» WHAT YOU SHOULD DO
All of the data below should be repeated exactly. Pictures should not be included.

» SOURCE MATERIAL
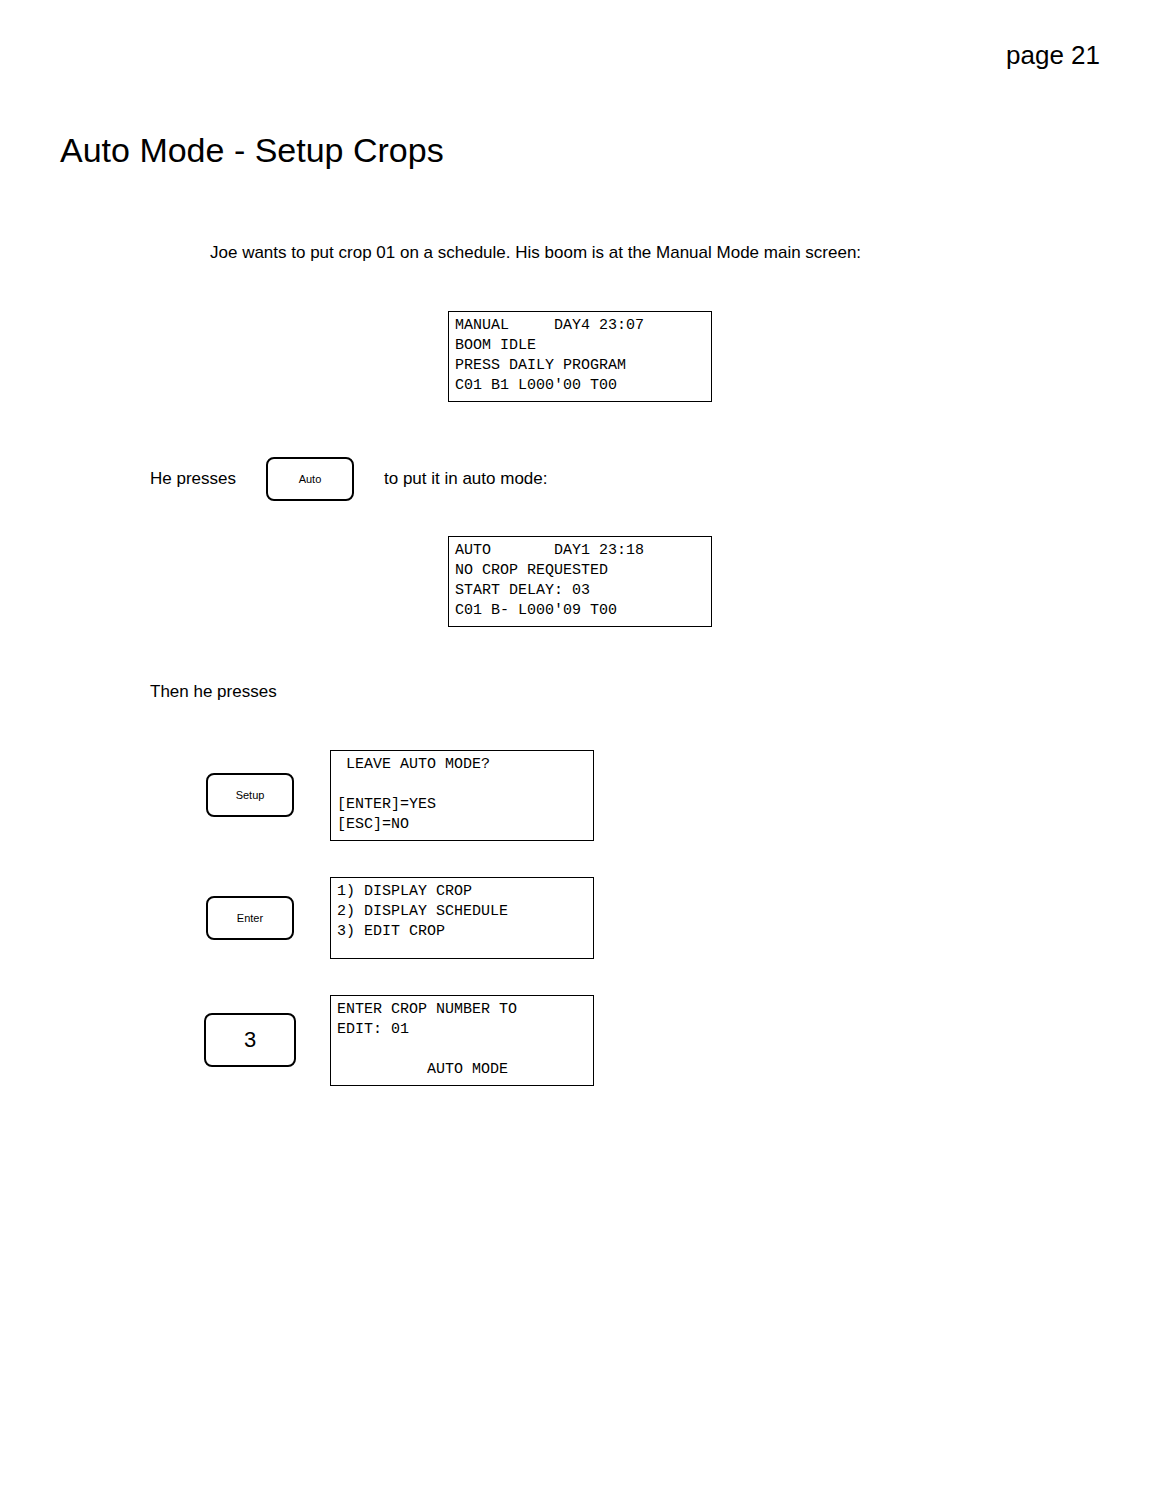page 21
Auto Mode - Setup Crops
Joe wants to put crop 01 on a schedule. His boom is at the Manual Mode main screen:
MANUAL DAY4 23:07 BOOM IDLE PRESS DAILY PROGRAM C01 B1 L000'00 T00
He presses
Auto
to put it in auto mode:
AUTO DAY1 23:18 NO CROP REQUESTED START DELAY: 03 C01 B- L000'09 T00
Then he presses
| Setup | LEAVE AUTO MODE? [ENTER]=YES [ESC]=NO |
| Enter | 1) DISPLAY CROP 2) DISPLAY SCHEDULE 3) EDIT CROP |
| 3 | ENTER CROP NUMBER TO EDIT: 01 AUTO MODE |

» FINISHED TASK
page 21
Auto Mode - Setup Crops
Joe wants to put crop 01 on a schedule. His boom is at the Manual Mode main screen:
MANUAL DAY4 23:07 BOOM IDLE PRESS DAILY PROGRAM C01 B1 L000'00 T00
He presses
Auto
to put it in auto mode:
AUTO DAY1 23:18 NO CROP REQUESTED START DELAY: 03 C01 B- L000'09 T00
Then he presses
| Setup | LEAVE AUTO MODE? [ENTER]=YES [ESC]=NO |
| Enter | 1) DISPLAY CROP 2) DISPLAY SCHEDULE 3) EDIT CROP |
| 3 | ENTER CROP NUMBER TO EDIT: 01 AUTO MODE |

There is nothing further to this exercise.